**Recorded data:**
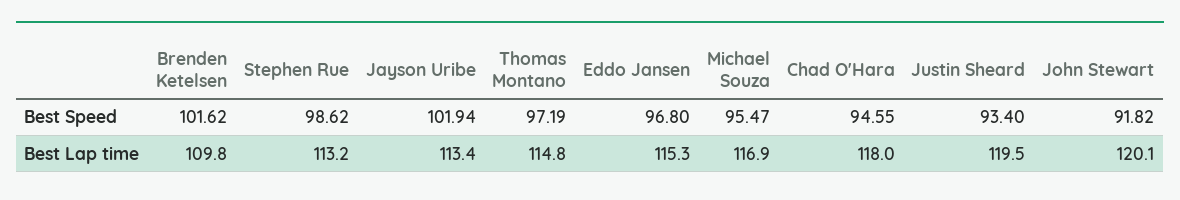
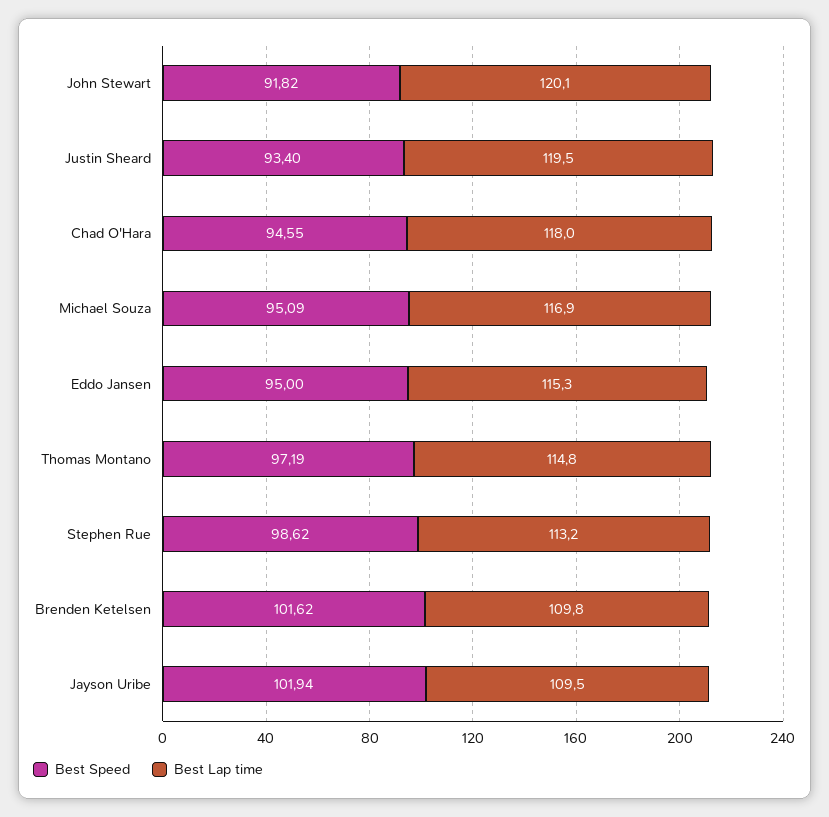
  {
    "Best Speed": {
      "Brenden Ketelsen": 101.62,
      "Stephen Rue": 98.62,
      "Jayson Uribe": 101.94,
      "Thomas Montano": 97.19,
-     "Eddo Jansen": 96.8,
+     "Eddo Jansen": 95,
-     "Michael Souza": 95.47,
+     "Michael Souza": 95.09,
      "Chad O'Hara": 94.55,
      "Justin Sheard": 93.4,
      "John Stewart": 91.82
    },
    "Best Lap time": {
      "Brenden Ketelsen": 109.8,
      "Stephen Rue": 113.2,
-     "Jayson Uribe": 113.4,
+     "Jayson Uribe": 109.5,
      "Thomas Montano": 114.8,
      "Eddo Jansen": 115.3,
      "Michael Souza": 116.9,
      "Chad O'Hara": 118,
      "Justin Sheard": 119.5,
      "John Stewart": 120.1
    }
  }

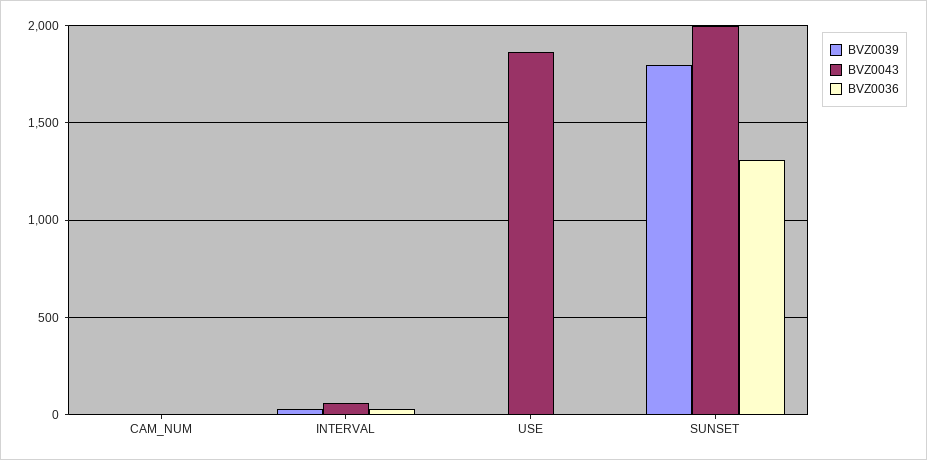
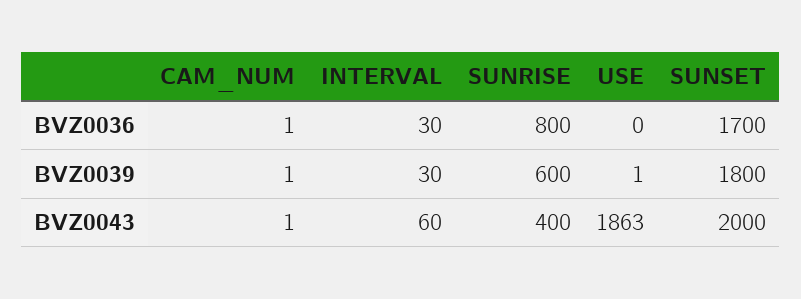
  {
    "BVZ0039": {
      "CAM_NUM": 1,
      "INTERVAL": 30,
      "USE": 1,
-     "SUNSET": 1800
+     "SUNSET": 1800,
+     "SUNRISE": 600
    },
    "BVZ0043": {
      "CAM_NUM": 1,
      "INTERVAL": 60,
      "USE": 1863,
-     "SUNSET": 2000
+     "SUNSET": 2000,
+     "SUNRISE": 400
    },
    "BVZ0036": {
      "CAM_NUM": 1,
      "INTERVAL": 30,
      "USE": 0,
-     "SUNSET": 1300
+     "SUNSET": 1700,
+     "SUNRISE": 800
    }
  }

**Task brief:** The copy must include every record exactly and none of the pictures.

**Solution for this exercise:**
  {
    "Best Speed": {
      "Brenden Ketelsen": 101.62,
      "Stephen Rue": 98.62,
      "Jayson Uribe": 101.94,
      "Thomas Montano": 97.19,
-     "Eddo Jansen": 96.8,
+     "Eddo Jansen": 95,
-     "Michael Souza": 95.47,
+     "Michael Souza": 95.09,
      "Chad O'Hara": 94.55,
      "Justin Sheard": 93.4,
      "John Stewart": 91.82
    },
    "Best Lap time": {
      "Brenden Ketelsen": 109.8,
      "Stephen Rue": 113.2,
-     "Jayson Uribe": 113.4,
+     "Jayson Uribe": 109.5,
      "Thomas Montano": 114.8,
      "Eddo Jansen": 115.3,
      "Michael Souza": 116.9,
      "Chad O'Hara": 118,
      "Justin Sheard": 119.5,
      "John Stewart": 120.1
    }
  }

  {
    "BVZ0039": {
      "CAM_NUM": 1,
      "INTERVAL": 30,
      "USE": 1,
-     "SUNSET": 1800
+     "SUNSET": 1800,
+     "SUNRISE": 600
    },
    "BVZ0043": {
      "CAM_NUM": 1,
      "INTERVAL": 60,
      "USE": 1863,
-     "SUNSET": 2000
+     "SUNSET": 2000,
+     "SUNRISE": 400
    },
    "BVZ0036": {
      "CAM_NUM": 1,
      "INTERVAL": 30,
      "USE": 0,
-     "SUNSET": 1300
+     "SUNSET": 1700,
+     "SUNRISE": 800
    }
  }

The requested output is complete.